Several readers asked me to examine the peer-reviewed study “Assortative Mating on Ideology Could Operate Through Olfactory Cues” by Rose McDermott, Dustin Tingley, and Peter K. Hatemi appearing in the American Journal of Political Science.

It’s showing up everywhere. Like the Powerline blog, also in Pacific Standard, and The Week, and of course The Washington Post.

The paper opens with a proposition which is surely false, though it is asserted by many authorities, “Similarity between spouses is common across domains, but in humans, long-term mates correlate more highly (between 0.60 and 0.75) on social and political attitudes than almost any other trait, with the exception of religion”. I would have guessed race, followed closely by geographical and age.
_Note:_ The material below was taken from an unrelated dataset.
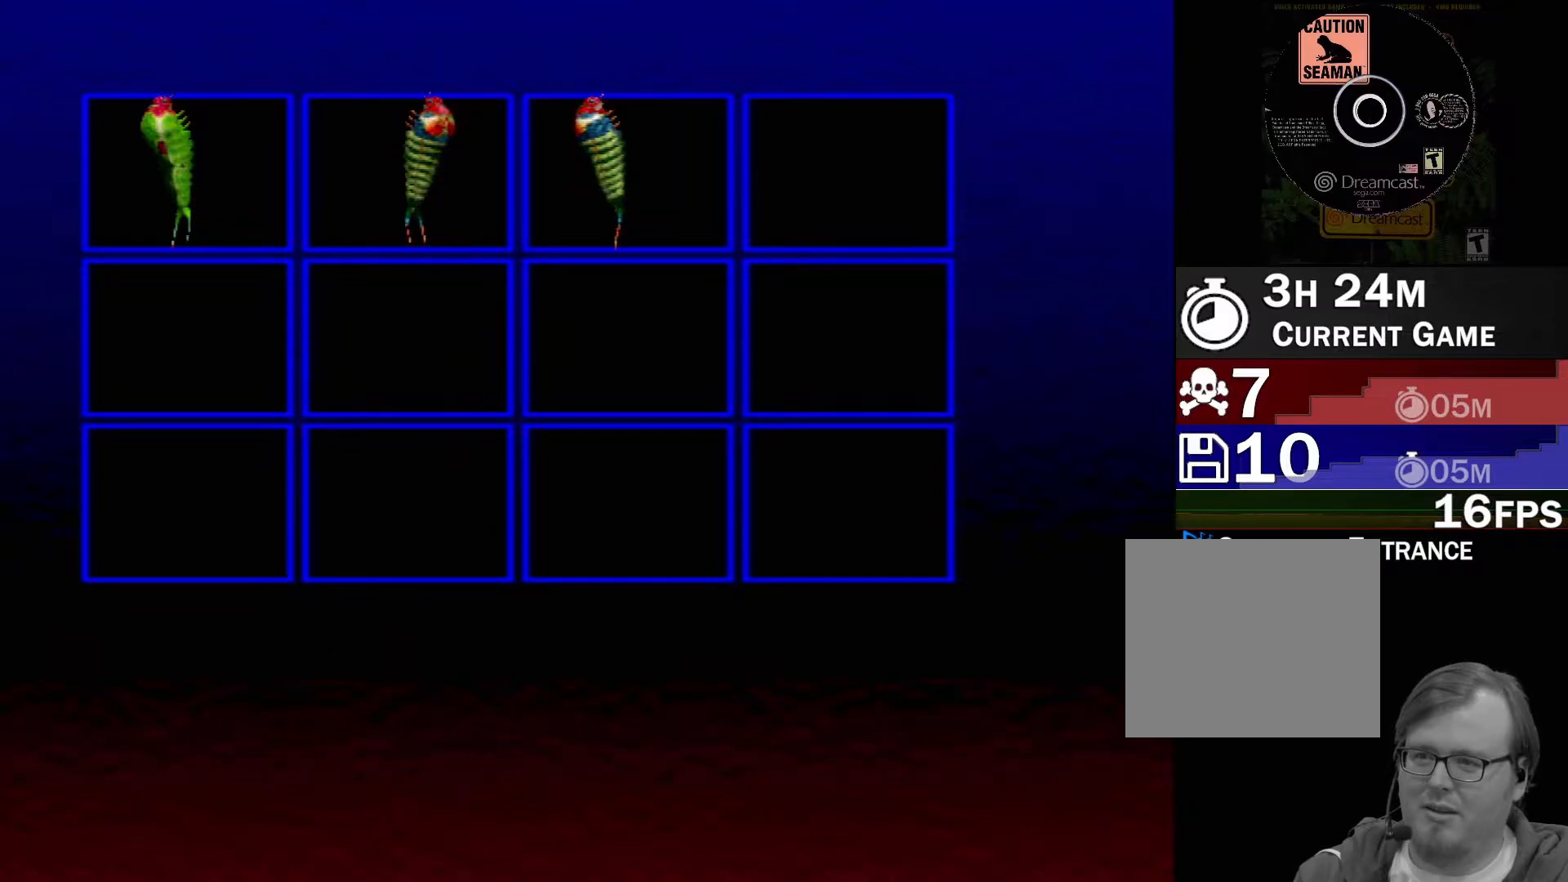
{"buttons": [], "left_stick": "up", "events": [[283, "left_stick", "up"]]}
But skip it.

“Olfactory mechanisms have proven important in mate seeking and reproduction in both humans and animals because smell may signal mate immunocompetence, social compatibility, or other characteristics associated with mate quality and optimal reproduction.” Cue hippy joke #1.

While you’re at it, cue the amygdala, too, a pea-sized pair of brain “organs” which, as near as I can tell, account for every single human behavior that can be studied by academics. Our authors call to it here, too.

Here’s the question: “Why and how might smell signals be linked to political ideology?” Well, smell helps “maximize prospects for disease avoidance, cheater detection, defense against out-groups, and social cohesion”. Cue hippy joke #2.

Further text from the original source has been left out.